Ah, pregnancy. It’s the one time in your life you have carte blanche (I mean metaphorically, not literally, please don’t spend all your money) to buy anything you want under the guise of "needing it for the baby".
I am not here to burst your bubble. If you’d like to buy any of the things on this list, then you should of course do so. I only want to let you know the places where I probably could have saved my cash, so that you might choose to do the same, and buy something for yourself instead. (Oh, go on. You’re about to save so much money! You’ve earned it!).
1. Designer baby clothing in size 000.
Well hello there, and welcome to "I had to buy it because it’s like a big person shoe BUT TEENY TINY," Anonymous!
I get it: baby shoes are ridiculous. It is impossible to walk past a small version of, say, an adult RM Williams boot and not think that you need to purchase it immediately for the low, low price of $149. This happens to the best of us (me). But friends, unless your baby needs a smart-casual outfit to wear to their office job as a marketing executive - in which case, be my guest, the RMs are an excellent choice, very on-trend - they will probably not get much wear out of these. Because they cannot walk. Do you see where I’m going with this?

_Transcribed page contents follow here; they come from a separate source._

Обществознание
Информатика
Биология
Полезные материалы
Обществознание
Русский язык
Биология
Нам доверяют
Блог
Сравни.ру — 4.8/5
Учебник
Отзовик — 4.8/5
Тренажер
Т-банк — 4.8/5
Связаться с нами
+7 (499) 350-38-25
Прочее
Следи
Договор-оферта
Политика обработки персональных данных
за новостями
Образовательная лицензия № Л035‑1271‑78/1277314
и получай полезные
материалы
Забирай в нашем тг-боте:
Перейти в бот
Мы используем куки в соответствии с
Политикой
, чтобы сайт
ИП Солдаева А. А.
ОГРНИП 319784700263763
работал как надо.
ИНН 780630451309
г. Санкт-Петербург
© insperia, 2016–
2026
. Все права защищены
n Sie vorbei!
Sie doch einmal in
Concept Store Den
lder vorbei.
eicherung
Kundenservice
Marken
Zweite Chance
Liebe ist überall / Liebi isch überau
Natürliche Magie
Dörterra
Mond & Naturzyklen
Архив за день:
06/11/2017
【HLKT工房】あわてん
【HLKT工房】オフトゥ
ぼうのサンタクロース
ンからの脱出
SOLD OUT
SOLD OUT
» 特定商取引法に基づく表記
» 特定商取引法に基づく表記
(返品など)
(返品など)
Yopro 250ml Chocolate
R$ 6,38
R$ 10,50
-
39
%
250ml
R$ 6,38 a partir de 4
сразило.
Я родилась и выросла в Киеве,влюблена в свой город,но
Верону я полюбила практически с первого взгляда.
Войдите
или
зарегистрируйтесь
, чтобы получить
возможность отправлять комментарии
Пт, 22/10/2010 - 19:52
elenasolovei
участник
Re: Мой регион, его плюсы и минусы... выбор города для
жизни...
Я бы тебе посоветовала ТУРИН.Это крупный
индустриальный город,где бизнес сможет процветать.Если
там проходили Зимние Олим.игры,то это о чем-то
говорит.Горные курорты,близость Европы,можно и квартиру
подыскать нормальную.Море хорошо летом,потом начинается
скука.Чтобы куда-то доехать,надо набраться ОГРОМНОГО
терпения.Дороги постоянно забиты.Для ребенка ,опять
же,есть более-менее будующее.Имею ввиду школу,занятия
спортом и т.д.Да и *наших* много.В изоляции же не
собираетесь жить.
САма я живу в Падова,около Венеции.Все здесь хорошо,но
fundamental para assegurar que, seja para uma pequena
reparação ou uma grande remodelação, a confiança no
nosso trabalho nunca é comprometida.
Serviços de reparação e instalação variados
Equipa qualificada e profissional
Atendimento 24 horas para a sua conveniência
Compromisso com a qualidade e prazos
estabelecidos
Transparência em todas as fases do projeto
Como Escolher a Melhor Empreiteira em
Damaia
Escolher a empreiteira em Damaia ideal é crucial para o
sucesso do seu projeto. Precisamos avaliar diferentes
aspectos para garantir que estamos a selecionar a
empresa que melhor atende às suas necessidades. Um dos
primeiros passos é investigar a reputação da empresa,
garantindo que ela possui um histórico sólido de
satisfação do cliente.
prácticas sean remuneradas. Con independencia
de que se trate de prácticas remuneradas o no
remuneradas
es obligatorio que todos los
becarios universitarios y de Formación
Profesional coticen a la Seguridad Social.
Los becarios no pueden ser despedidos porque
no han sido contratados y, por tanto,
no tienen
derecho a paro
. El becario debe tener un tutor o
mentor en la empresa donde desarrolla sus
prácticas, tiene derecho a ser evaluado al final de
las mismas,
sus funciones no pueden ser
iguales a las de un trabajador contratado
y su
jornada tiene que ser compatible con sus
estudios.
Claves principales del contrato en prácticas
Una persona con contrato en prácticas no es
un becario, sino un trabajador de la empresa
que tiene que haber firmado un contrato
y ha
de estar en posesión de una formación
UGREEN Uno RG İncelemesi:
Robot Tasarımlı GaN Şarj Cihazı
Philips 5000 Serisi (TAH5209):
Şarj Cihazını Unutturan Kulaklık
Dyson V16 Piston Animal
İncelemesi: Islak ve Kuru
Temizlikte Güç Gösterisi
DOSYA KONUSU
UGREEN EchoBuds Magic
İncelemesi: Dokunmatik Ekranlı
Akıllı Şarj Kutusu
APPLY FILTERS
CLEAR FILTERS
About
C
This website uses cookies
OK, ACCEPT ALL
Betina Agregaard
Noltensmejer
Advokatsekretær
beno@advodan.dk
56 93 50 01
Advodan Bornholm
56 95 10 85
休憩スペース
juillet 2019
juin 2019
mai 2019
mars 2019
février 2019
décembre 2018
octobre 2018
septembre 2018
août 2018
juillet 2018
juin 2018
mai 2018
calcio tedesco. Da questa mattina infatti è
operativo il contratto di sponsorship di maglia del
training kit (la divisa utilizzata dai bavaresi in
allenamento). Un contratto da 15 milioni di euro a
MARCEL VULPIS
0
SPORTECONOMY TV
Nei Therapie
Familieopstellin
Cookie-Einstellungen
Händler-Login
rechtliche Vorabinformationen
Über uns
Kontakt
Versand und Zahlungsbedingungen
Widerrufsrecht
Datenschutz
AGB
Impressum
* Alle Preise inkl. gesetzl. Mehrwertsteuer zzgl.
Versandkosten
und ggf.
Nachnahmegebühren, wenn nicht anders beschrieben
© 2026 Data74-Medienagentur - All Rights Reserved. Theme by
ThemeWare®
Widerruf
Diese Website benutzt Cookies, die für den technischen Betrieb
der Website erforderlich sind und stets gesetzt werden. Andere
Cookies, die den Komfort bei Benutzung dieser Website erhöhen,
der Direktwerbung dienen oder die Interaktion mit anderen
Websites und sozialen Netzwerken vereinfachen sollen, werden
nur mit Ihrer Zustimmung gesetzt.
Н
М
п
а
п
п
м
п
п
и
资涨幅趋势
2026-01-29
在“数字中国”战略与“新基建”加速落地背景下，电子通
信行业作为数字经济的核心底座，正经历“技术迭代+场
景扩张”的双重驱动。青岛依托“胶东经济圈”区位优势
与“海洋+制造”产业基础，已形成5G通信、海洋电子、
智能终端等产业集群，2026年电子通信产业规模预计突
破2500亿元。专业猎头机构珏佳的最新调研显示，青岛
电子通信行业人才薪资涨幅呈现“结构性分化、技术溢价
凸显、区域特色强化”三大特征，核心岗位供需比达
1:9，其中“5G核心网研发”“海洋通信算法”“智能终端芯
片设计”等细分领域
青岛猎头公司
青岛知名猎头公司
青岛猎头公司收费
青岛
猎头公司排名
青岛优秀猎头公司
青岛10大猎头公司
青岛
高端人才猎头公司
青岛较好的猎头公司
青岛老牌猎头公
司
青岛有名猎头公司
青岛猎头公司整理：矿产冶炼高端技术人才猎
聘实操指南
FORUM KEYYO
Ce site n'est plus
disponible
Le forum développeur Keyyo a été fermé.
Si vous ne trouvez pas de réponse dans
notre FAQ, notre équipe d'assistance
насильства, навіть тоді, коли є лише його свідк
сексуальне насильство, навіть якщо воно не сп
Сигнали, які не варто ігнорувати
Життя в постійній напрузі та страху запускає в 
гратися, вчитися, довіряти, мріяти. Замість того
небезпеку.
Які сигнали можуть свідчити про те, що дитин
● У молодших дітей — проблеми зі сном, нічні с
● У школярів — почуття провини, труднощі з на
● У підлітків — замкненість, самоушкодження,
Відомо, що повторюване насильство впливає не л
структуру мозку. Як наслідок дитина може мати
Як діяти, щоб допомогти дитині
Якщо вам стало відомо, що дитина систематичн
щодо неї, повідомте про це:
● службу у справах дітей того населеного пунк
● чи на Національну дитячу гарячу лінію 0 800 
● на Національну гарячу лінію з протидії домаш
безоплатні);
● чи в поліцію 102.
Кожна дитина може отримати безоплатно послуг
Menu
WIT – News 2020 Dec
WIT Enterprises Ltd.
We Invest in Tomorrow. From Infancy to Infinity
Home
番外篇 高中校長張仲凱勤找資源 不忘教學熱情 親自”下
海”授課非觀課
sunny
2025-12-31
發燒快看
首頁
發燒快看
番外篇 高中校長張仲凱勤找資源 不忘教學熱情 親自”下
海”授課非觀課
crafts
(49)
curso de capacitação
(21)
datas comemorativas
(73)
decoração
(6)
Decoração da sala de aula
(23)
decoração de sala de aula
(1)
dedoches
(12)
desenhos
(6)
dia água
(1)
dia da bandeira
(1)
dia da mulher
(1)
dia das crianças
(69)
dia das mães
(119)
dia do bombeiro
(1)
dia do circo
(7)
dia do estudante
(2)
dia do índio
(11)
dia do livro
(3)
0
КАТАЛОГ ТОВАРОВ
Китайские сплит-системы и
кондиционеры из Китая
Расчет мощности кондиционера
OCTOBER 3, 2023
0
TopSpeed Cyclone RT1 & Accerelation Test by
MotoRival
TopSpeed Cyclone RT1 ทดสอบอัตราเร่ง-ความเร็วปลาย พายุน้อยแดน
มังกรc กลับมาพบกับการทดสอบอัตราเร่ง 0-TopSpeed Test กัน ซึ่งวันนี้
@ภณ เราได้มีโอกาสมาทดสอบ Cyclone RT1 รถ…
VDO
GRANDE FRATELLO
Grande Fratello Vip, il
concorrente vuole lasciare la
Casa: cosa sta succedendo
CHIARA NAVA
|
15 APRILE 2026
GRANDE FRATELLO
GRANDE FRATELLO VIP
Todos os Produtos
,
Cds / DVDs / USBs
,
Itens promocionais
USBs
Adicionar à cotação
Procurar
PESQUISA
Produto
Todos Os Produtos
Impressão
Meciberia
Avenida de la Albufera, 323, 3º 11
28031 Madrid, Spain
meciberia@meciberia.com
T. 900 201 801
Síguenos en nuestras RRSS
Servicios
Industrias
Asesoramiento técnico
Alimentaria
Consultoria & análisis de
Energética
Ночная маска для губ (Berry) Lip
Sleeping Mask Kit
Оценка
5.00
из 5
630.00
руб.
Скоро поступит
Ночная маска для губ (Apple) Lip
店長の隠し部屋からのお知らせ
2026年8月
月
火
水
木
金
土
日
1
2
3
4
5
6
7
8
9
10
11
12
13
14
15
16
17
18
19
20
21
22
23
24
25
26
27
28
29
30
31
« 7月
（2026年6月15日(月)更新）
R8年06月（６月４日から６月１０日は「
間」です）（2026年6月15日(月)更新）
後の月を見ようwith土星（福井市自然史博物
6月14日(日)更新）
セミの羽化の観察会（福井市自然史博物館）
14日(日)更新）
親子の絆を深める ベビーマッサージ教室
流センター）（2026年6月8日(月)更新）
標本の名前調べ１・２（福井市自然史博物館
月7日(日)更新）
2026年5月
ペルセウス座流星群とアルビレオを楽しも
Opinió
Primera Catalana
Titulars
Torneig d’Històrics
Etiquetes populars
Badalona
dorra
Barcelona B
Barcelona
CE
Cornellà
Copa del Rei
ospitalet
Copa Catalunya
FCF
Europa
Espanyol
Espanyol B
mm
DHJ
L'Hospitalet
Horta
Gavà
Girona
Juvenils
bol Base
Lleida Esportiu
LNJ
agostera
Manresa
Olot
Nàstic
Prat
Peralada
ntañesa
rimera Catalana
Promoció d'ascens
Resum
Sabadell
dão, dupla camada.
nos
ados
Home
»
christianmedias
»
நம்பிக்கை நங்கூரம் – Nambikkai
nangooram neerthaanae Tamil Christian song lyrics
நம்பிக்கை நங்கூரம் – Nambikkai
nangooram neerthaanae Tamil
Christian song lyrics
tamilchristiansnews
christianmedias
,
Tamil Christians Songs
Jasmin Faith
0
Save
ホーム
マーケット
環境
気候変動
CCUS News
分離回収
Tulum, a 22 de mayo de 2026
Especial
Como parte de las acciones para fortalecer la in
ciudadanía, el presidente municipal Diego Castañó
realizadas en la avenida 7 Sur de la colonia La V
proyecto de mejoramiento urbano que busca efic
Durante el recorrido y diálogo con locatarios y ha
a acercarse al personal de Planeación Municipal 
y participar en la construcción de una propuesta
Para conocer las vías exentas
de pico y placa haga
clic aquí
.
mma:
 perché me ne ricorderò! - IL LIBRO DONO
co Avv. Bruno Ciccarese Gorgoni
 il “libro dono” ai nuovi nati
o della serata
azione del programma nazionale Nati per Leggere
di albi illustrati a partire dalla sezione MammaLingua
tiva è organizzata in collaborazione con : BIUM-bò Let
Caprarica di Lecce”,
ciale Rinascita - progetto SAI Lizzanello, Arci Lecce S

I’m sorry to say that this also goes for little tiny Hugo Boss suits, pint-sized Camilla onesies, adorable mini tutus and itsy-bitsy Ralph Lauren polos. There is a special rule that all new parents know to be true, which goes like this: If it cost more than $15, it will get vomited and/or pooed on immediately. It is surprising how often it is both! Aren’t you just so excited for the arrival of your bundle of joy?